Happy New Year! And welcome to Freelance Financial Planning Month at Creative Cash Coach.
This January, we’re creating a financial foundation for your freelance business that’s creative, compassionate, and actually compatible with irregular income. These are the five core creative systems for your 2026 finances: an Income Map, a Rate Plan, a Savings Rhythm, a Project Pipeline and a Financial Dashboard.
Let’s get started!

Before we get tactical, your first step is to choose a direction or an intention that guides your money decisions.
Don’t rush through this. It’s your creative direction for 2026, and it will guide you in every financial decision. Say you pick:
“More ease, fewer emergencies.”
Well, that means you’re going to pause before you dive into a new client call and ask yourself: “If this client insists on a meh flat fee and unrestricted revisions, I’m saying no, because the project’s going to be a constant emergency.”
Or say you pick:
“2026 is the year I build a buffer account with three months’ of expenses.”
That means you’re committing to transferring a double-digit percentage of your income in each high-earning month into a high-yield savings account so you can build that buffer.
Pick your money theme carefully. Whisper it to yourself. Write it down. Stick it on your refrigerator and save it as the lock screen on your phone. Let it frame your whole year.
Most freelancers try to “budget,” which is why most freelancers feel like they’re always behind.
We don’t budget like traditional employees here, because irregular income needs its own system.
We map.
Sit down and map your income for 2026. To do this, ask yourself:
What’s my annual income target?
What is the mix of these three types of work that I’ll use to reach it?
Anchor work (reliable, predictable work with clients I know)
Creative or growth work (work that stretches me)
Filler work (quick, easy, low-impact work that fills in the gaps)
Hint: On a normal year, you should aim for about 60% of your work to be from anchor clients, 15-20% to be from growth projects, and 20-25% of your work to be filler. On a year when you’re aiming to stretch yourself, more should be from growth projects - and you should expect that you may earn less that year (but growth projects should allow you to earn more later).
What’s the minimum monthly number I need to earn?
What’s my best-case earning pattern (not just expenses)?
Spend some time jotting down your responses to these questions. Check your finances from last year to make sure you’re being realistic and optimistic.
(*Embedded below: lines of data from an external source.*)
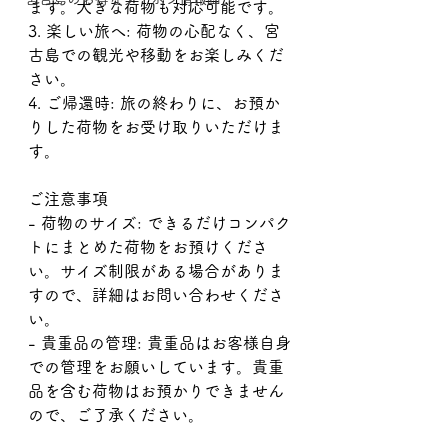
ます。大きな荷物も対応可能です。
3. 楽しい旅へ: 荷物の心配なく、宮
古島での観光や移動をお楽しみくだ
さい。
4. ご帰還時: 旅の終わりに、お預か
りした荷物をお受け取りいただけま
す。
ご注意事項
- 荷物のサイズ: できるだけコンパク
トにまとめた荷物をお預けくださ
い。サイズ制限がある場合がありま
すので、詳細はお問い合わせくださ
い。
- 貴重品の管理: 貴重品はお客様自身
での管理をお願いしています。貴重
品を含む荷物はお預かりできません
ので、ご了承ください。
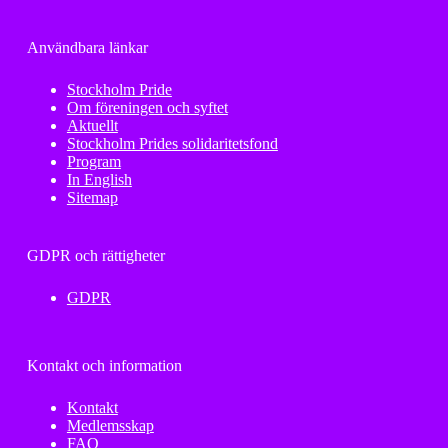
Användbara länkar
Stockholm Pride
Om föreningen och syftet
Aktuellt
Stockholm Prides solidaritetsfond
Program
In English
Sitemap
GDPR och rättigheter
GDPR
Kontakt och information
Kontakt
Medlemsskap
FAQ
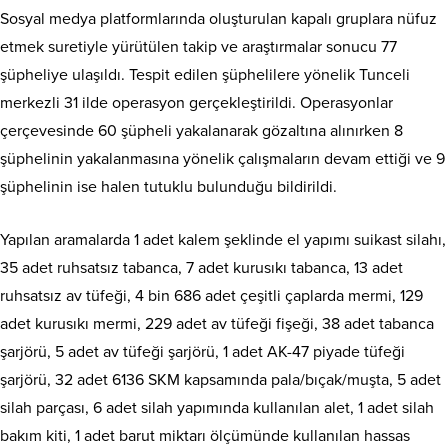
Sosyal medya platformlarında oluşturulan kapalı gruplara nüfuz
etmek suretiyle yürütülen takip ve araştırmalar sonucu 77
şüpheliye ulaşıldı. Tespit edilen şüphelilere yönelik Tunceli
merkezli 31 ilde operasyon gerçekleştirildi. Operasyonlar
çerçevesinde 60 şüpheli yakalanarak gözaltına alınırken 8
şüphelinin yakalanmasına yönelik çalışmaların devam ettiği ve 9
şüphelinin ise halen tutuklu bulunduğu bildirildi.
Yapılan aramalarda 1 adet kalem şeklinde el yapımı suikast silahı,
35 adet ruhsatsız tabanca, 7 adet kurusıkı tabanca, 13 adet
ruhsatsız av tüfeği, 4 bin 686 adet çeşitli çaplarda mermi, 129
adet kurusıkı mermi, 229 adet av tüfeği fişeği, 38 adet tabanca
şarjörü, 5 adet av tüfeği şarjörü, 1 adet AK-47 piyade tüfeği
şarjörü, 32 adet 6136 SKM kapsamında pala/bıçak/muşta, 5 adet
silah parçası, 6 adet silah yapımında kullanılan alet, 1 adet silah
bakım kiti, 1 adet barut miktarı ölçümünde kullanılan hassas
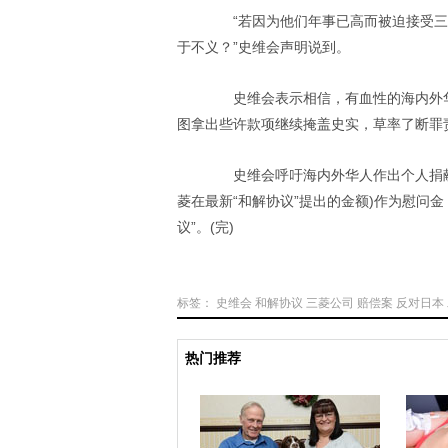
“若因为他们年事已高而被迫接受三菱
于不义？”史维会声明说到。
史维会表示相信，有血性的海内外华人
图拿出些许款项继续掩盖史实，草率了断罪
史维会呼吁海内外华人作出个人捐献，
菱在最新“和解协议”提出的金额)作为慰问
议”。(完)
标签：
史维会
和解协议
三菱公司
赔偿案
反对日本
热门推荐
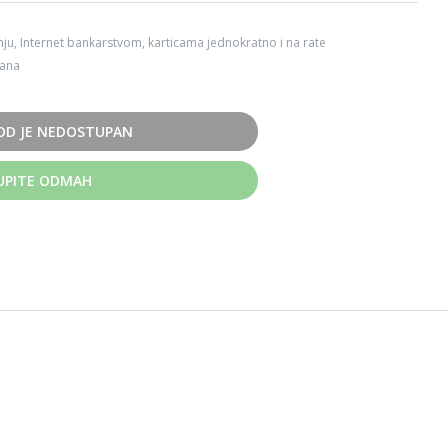
ju, Internet bankarstvom, karticama jednokratno i na rate
dana
OD JE NEDOSTUPAN
UPITE ODMAH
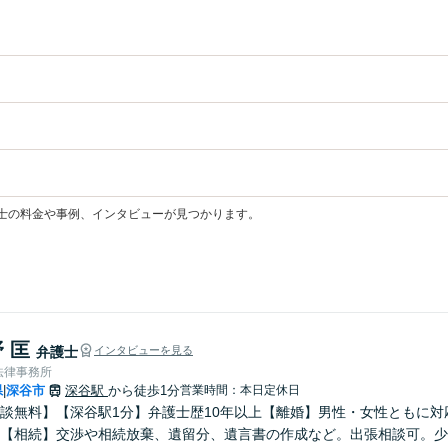
士の料金や事例、インタビューが見つかります。
 匡
弁護士
インタビューを見る
法律事務所
県
深谷市
深谷駅
から徒歩1分
営業時間：本日定休日
|
談無料】【深谷駅1分】弁護士歴10年以上【離婚】男性・女性ともに
【相続】交渉や相続放棄、遺留分、遺言書の作成など。出張相談可。少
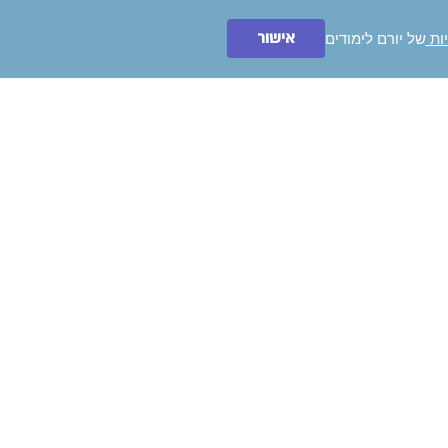
אישור
יות
של יורם לימודים
ייעצו לי בחינם!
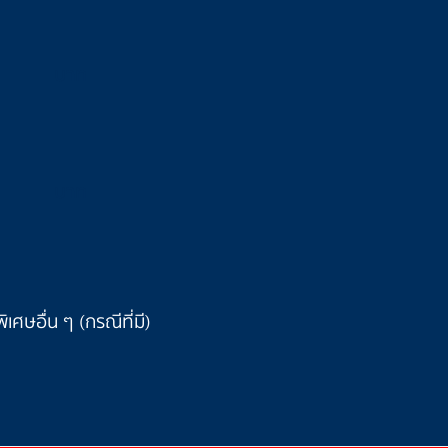
บาท
บาท
เศษอื่น ๆ (กรณีที่มี)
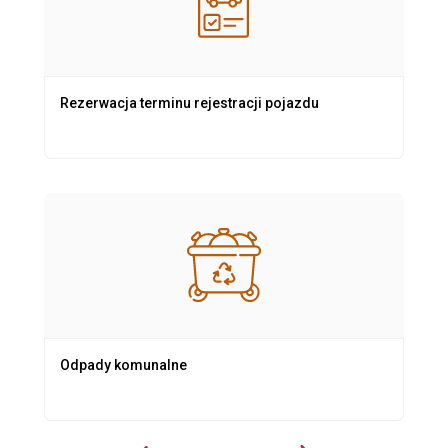
Rezerwacja terminu rejestracji pojazdu
Odpady komunalne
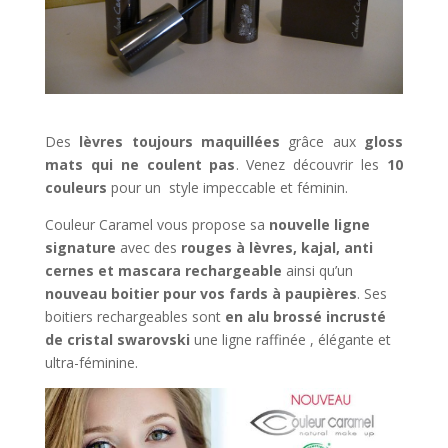
Des
lèvres toujours maquillées
grâce aux
gloss
mats qui ne coulent pas
. Venez découvrir les
10
couleurs
pour un style impeccable et féminin.
Couleur Caramel vous propose sa
nouvelle ligne
signature
avec des
rouges à lèvres, kajal, anti
cernes et mascara rechargeable
ainsi qu’un
nouveau boitier pour vos fards à paupières
. Ses
boitiers rechargeables sont
en alu brossé incrusté
de cristal swarovski
une ligne raffinée , élégante et
ultra-féminine.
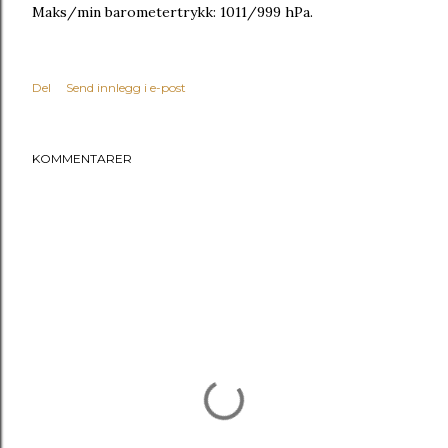
Maks/min barometertrykk: 1011/999 hPa.
Del
Send innlegg i e-post
KOMMENTARER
Determine this year’s rate based on:
What I charged last year
What drained me
What I underpriced
What I want to earn per hour of my life
What’s my “walk-away” number
Now open a note on your journal or on your phone and write:
“My minimum project rate in 2025 was ______. My new minimum for 2026 is ______.”
Here’s a quick script for telling clients that you’re going to raise your rates:
“I'm reaching out with an update about my 2026 rates. I’ve loved delivering [specific result you gave them] for you, and I want to continue providing the same high level of service. My new rate, effective [date], is [X amount]. I wanted to give you advance notice, and I’m looking forward to working with you this year. Let me know if you have any questions.”

A Savings Rhythm is a practice, not a percentage.
Your rhythm might be:
25% on high-income months, 10% on normal months, 5% on low-earning months
OR
$200 automatically transferred every Friday because your anchor client pays weekly rather than monthly
What matters most with a savings rhythm is that you save for your future FIRST, and that you commit to keeping it moving no matter what’s going on with your finances.
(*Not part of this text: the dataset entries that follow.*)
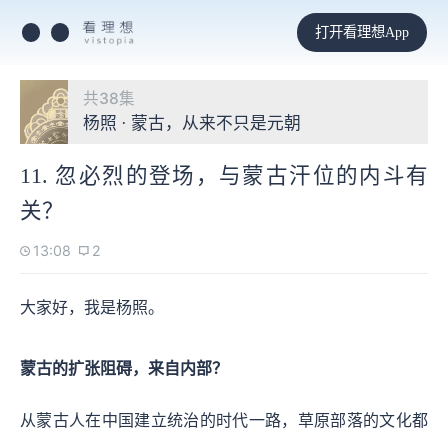
打开看理想App
共38集
杨照 · 蒙古，从来不只是元朝
11. 忽必烈的登场，与蒙古汗位的内斗有
关？
13:08
2
大家好，我是杨照。
蒙古的扩张阻碍，来自内部？
从蒙古人在中国建立统治的时代一路，草原部落的文化都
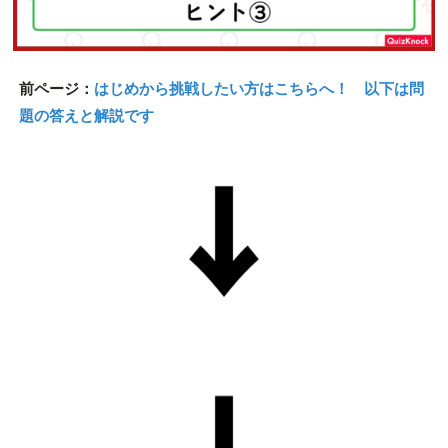
前ページ：
はじめから挑戦したい方はこちらへ！ 以下は問
題の答えと解説です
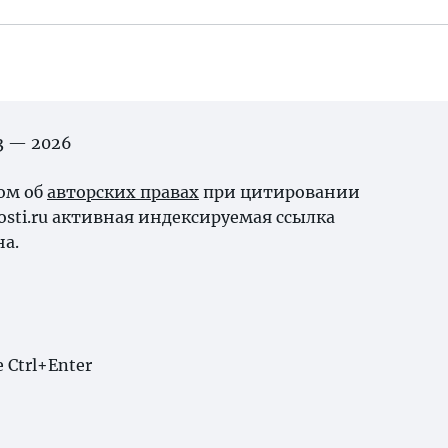
03 — 2026
ном об
авторских правах
при цитировании
osti.ru активная индексируемая ссылка
на.
Ctrl+Enter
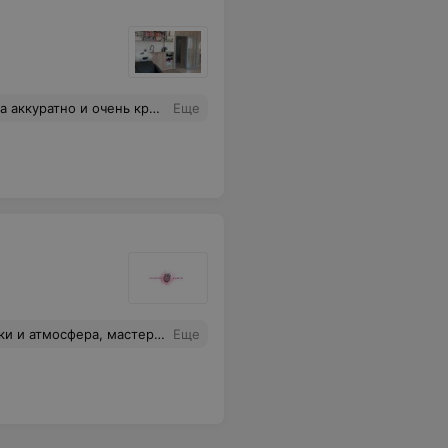
чший маникюр, теперь только к вам❤️
Еще
 работу и тоже записались к ней. Все довольны.
Еще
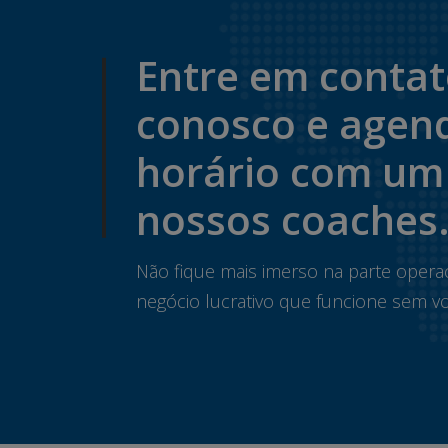
Entre em conta
conosco e agen
horário com um
nossos coaches
Não fique mais imerso na parte opera
negócio lucrativo que funcione sem vo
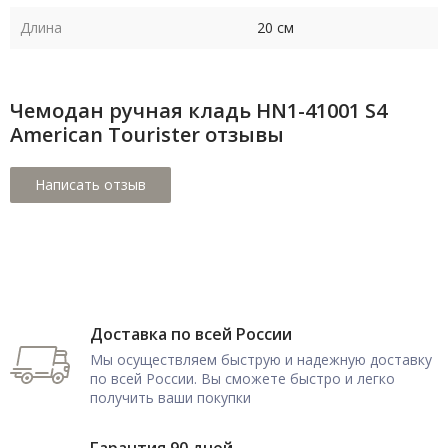
Длина
20 см
Чемодан ручная кладь HN1-41001 S4
American Tourister отзывы
Доставка по всей России
Мы осуществляем быструю и надежную доставку
по всей России. Вы сможете быстро и легко
получить ваши покупки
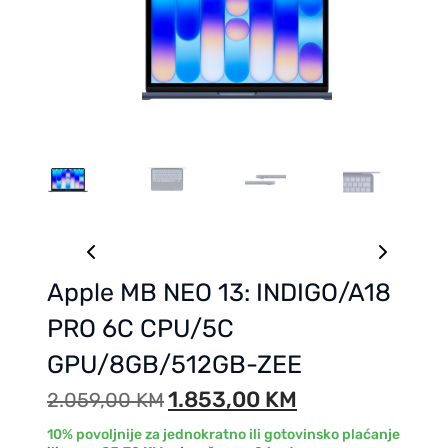
Apple MB NEO 13: INDIGO/A18
PRO 6C CPU/5C
GPU/8GB/512GB-ZEE
1.853,00
KM
2.059,00
KM
10% povoljnije za jednokratno ili gotovinsko plaćanje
If the Income Map is your big picture, your Pipeline is how you’ll get there day by day.
Your Pipeline is the status of your:
Anchor clients (steady-ish)
Creative or growth projects (fulfilling, variable)
Filler (quick wins)
Leads you’re warming
Opportunities you’re seeding
Ideas that need pursuing
Create a spreadsheet or Notion file for Q1. Note each of these pipeline elements in an individual column. Fill out the anchor clients, growth projects and leads you currently have. Use color coding to track the status of each client, possibility, and project.
Who’s consistently assigned you work? Which lead do you need to abandon? Which creative project came through? Lay it all out and track it weekly.

Yes, another spreadsheet. But it’s not a painful one.
Your Dashboard is:
Your monthly income
Your expenses
Your invoices sent + paid
The savings you’ve set aside for taxes (it should be 25-30% of your annual income)
Your savings rhythm
Your pipeline status
One metric that matters to you
(profit? hours? joy? creative time?)
And it’s something you can update in 10 minutes a week.
Let me know if you’d like a template.
That’s it: Five systems, one direction. Build them all, and you’ve just reset your entire financial foundation for 2026.
I’m so glad you’re here.
Let’s make this your most best year yet.